This memo is in reference to you being so awesome for joining me here! Maybe you followed me from You Are Kidding Me! (youarekidding-me.blogspot.com, which I must add, is still very much alive and kickin’) or maybe you were sitting on the couch after the kids were asleep, productively multi-tasking: surfin’ on your laptop with one of the Real Housewives on Bravo in front of you and a tall glass of pinot next to you.  However you found me, thank you, and welcome!

I secretly wish I could be the boss of everyone (C’mon, I am a mom.  All moms want to tell everyone what to do and how to do it) and tell them exactly what they need to do in order to make my life easier. Memos from Mom is a blog done in the style of business memos.  Well, maybe not quite the exact style, as I’m sure professional business memos do not reference child vomit, Entenmann’s Pop ‘ems binges, dog diarrhea, and a mom’s crush on Rick Springfield.  However, like business memos, I will address various situations and problems and even throw out a thank you here and there.
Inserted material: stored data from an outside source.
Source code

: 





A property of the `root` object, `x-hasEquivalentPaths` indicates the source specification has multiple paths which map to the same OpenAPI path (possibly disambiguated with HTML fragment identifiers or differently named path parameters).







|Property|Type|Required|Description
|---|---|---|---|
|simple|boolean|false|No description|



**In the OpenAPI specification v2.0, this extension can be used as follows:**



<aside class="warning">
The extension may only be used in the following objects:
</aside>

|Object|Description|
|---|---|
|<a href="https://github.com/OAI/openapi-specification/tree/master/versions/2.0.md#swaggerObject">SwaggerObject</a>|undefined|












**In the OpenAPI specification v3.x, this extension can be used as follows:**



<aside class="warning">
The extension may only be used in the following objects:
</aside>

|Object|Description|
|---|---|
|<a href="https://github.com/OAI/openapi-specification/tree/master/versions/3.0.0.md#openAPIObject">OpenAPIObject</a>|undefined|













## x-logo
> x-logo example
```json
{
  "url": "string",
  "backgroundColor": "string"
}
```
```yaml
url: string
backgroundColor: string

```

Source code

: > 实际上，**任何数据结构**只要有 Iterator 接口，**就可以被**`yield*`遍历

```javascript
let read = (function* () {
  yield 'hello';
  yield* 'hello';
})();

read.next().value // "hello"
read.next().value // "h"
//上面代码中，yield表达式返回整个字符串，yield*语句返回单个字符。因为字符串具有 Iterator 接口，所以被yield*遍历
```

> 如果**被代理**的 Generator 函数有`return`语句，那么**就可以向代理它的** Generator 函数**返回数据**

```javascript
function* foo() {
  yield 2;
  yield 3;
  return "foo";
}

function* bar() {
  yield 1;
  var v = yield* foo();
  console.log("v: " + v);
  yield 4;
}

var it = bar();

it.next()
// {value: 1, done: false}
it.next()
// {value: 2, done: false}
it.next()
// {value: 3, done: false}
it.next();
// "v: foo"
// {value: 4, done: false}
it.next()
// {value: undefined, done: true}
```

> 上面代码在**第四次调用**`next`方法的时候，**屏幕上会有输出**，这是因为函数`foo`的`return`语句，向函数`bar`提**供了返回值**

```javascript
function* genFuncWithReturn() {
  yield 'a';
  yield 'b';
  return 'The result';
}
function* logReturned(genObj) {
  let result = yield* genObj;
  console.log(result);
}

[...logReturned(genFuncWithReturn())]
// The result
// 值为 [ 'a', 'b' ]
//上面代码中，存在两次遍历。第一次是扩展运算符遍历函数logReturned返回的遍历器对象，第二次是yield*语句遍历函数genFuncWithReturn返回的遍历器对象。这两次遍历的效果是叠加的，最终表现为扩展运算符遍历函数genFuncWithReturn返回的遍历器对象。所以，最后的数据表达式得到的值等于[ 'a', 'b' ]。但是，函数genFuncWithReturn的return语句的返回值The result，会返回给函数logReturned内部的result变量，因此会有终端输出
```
Moms want to rule the world, but want to feel like they are not alone in their quest for power in a role that sometimes feels powerless.  Memos from Mom will be full of memos to my son, my husband, the moms on the playground, corporations, the government, rock stars, you name it.  My hope is that just when you think you will self-implode from the stress of mommyhood, you can read a memo, laugh, and know that you are not alone.